═══ BACAAN YANG DISEDIAKAN

Dermayupos - Kisah
perkawinan Dewi Rarasantang dengan Sultan Hud (Penguasa Mesir dan Palestina)
adalah merupakan suatu kesatuan kisah dari perjalanan kakak beradik anak Prabu
Silihwangi dan Ratu Subang Larang (Cakrabwana dan Dewi Rarasantang) menuju ke
tanah suci untuk menunaikan ibadah haji.
Setelah kakak beradik tersebut memutuskan untuk keluar dari
Istana Sang Bhima (Istana Kerajaan Pajajaran) dan memilih Islam sebagai jalan
hidupnya keduanya berguru keberbagi ulama yang ada di tatar Sunda, hingga
kemudian keduanya memutuskan untuk berangkat ke tanah suci Mekah untuk
menunaikan rukun Islam yang terakhir.

══════
═══ CUPLIKAN DATA

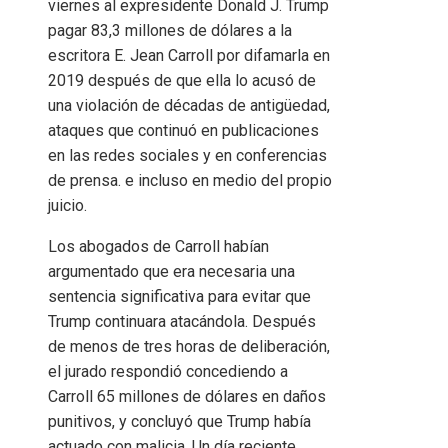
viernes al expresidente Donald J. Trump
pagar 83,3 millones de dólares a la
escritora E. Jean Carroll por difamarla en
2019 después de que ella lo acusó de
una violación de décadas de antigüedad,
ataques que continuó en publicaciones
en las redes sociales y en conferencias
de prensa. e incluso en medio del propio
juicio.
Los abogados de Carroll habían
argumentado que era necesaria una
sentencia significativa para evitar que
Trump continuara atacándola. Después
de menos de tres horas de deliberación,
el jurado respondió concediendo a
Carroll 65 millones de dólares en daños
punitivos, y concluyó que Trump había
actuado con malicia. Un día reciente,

══════
═══ CUPLIKAN DATA

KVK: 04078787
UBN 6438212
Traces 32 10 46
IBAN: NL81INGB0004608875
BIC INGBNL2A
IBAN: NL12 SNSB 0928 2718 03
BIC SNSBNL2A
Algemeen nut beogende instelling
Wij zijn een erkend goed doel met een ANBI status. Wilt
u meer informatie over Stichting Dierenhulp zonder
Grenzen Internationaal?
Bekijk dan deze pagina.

══════

* KETENTUAN LATIHAN:
Tuliskan ulang bagian bacaan tentang perjalanan Dewi Rarasantang dan Cakrabwana mulai dari "Setelah kakak beradik" sampai dengan "Islam yang terakhir.", tanpa mengubah satu kata pun.

* PENYELESAIAN:
Setelah kakak beradik tersebut memutuskan untuk keluar dari
Istana Sang Bhima (Istana Kerajaan Pajajaran) dan memilih Islam sebagai jalan
hidupnya keduanya berguru keberbagi ulama yang ada di tatar Sunda, hingga
kemudian keduanya memutuskan untuk berangkat ke tanah suci Mekah untuk
menunaikan rukun Islam yang terakhir.